Il faut prendre le titre au sérieux. Il est question pour la chorégraphe de chercher une issue. Par le haut. Quelque chose a profondément changé depuis sa dernière pièce : la pandémie est une tempête dont il nous faut considérer l’après, avec la conscience que la catastrophe, écologique et politique, arrive.
Le spectacle commence par le solo d’un ange, sur le texte de Walter Benjamin écrit quand les Nazis dominaient l’Europe : « L’ange de l’Histoire a le visage tourné vers le passé. Là où nous voyons une chaîne d’événements, il ne perçoit qu’une catastrophe unique, qui amoncelle les épaves et les jette à ses pieds. Il voudrait bien réveiller les morts et rassembler les vaincus. Mais du paradis souffle une tempête qui s’est prise dans ses ailes, si forte que l’ange ne peut plus les refermer. Cette tempête est ce que nous appelons le progrès. »

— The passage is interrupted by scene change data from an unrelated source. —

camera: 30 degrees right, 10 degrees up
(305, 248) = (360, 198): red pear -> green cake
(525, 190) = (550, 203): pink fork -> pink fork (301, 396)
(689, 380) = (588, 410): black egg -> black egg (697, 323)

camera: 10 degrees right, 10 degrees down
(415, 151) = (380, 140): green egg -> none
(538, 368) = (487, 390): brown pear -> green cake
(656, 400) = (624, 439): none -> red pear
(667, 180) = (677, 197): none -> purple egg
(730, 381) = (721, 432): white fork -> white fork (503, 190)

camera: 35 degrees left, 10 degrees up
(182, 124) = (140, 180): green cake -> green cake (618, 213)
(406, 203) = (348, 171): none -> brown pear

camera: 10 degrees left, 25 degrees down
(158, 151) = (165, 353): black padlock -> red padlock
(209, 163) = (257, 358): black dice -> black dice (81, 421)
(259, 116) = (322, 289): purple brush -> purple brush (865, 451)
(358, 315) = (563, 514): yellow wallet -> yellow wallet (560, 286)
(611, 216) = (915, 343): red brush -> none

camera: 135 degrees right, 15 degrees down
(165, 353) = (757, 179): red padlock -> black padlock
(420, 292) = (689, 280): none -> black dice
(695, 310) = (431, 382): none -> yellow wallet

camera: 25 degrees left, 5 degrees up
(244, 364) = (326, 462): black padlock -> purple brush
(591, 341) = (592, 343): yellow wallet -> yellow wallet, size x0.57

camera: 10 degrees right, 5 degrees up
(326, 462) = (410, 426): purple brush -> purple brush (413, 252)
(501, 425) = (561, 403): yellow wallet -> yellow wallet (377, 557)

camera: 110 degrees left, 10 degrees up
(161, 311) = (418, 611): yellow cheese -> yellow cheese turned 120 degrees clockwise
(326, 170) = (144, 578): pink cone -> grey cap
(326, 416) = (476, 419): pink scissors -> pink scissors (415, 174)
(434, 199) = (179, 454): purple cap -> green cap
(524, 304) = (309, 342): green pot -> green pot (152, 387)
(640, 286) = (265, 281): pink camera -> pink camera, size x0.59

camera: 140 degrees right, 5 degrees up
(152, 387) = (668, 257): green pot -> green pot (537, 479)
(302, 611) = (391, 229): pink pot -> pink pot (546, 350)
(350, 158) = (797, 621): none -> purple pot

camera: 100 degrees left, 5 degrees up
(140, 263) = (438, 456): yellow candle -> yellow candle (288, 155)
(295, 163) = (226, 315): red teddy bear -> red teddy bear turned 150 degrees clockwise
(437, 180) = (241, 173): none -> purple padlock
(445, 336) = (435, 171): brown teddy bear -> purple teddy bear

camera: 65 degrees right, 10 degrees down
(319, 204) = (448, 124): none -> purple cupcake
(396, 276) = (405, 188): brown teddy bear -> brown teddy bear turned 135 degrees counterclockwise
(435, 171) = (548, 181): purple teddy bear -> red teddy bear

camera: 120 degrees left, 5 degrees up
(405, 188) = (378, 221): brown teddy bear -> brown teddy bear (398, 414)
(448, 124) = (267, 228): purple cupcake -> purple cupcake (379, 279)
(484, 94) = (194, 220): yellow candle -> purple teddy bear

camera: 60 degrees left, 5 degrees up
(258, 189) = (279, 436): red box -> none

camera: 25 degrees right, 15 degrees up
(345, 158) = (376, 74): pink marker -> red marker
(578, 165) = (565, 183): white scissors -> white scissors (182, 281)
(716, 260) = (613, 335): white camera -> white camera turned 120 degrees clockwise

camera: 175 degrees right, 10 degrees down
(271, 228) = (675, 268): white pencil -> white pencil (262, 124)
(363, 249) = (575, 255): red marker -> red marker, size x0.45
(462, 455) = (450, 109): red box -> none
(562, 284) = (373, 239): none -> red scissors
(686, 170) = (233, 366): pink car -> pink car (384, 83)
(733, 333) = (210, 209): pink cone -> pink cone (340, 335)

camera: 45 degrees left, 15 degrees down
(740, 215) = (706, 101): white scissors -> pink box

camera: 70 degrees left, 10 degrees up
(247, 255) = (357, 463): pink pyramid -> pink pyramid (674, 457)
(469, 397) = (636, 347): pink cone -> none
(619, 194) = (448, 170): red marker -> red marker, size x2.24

Comme toujours, on est frappé par la capacité de la chorégraphe de nous faire toucher, éprouver ces concepts complexes, avec simplicité. L’ange de l’histoire est là, sous nos yeux, beau, androgyne, portant l’effroi, tournant sur sa tête, démembré. Luttant contre les ruines accumulées devant lui, marchant à rebours, les yeux fixés vers le passé. Comme la musique qui remonte à l’envers, vers la source des musiques afro-descendantes, le blues, et les effrois, les révoltes, les ruines dont les musiques actuelles témoignent depuis.
Nouvelle génération
Les constantes des spectacles de la compagnie Rosas sont là, mais ont subi des changements notables : les danseurs suivent des axes colorés, des cercles, tracés au sol, comme des lignes préexistant à leur passage, et non des sillons qu’ils traceraient eux-mêmes dans le sable ; la musique live reste une matrice de la danse, qui semble en découler, mais la coincer aussi, l’interdire, l’interroger. Quand la chanson demande d’avancer simplement les pieds pour marcher et quand, en crescendo, la danse se fait plus violente : heurtée par des rythmiques oppressantes au lieu de trouver le calme que la marche recherchait, tordant les corps et les visages de grimaces, écartelant la chanteuse –merveilleuse Meskerem Mees- , jetant les corps au sol comme autant de cadavres.
Pourtant quelque chose de profondément nouveau se construit. Le mouvement des danseurs se nourrit de techniques contemporaines, jazz et hip hop, et construit des ensembles qui ne cherchent pas l’unisson exacte, mais, au sein du groupe, des identités personnelles, visiblement variables, qui font un ensemble, comme dans un chorus de jazz.
Des danseurs aux corps égaux dans leurs différences de genre, d’ethnotype, de corpulence et de taille… Tous là sans discrimination, et qui nous font face, interrogeant ensemble l’Histoire qu’on leur a laissée.
Agnès Freschel
Exit above, après la Tempête, de Anne Teresa de Keersmaker, musique Meskerem Mees, Jean-Marie Aerts, Carlos Garbin jusqu’au 13 juillet, La Fabrica, Avignon.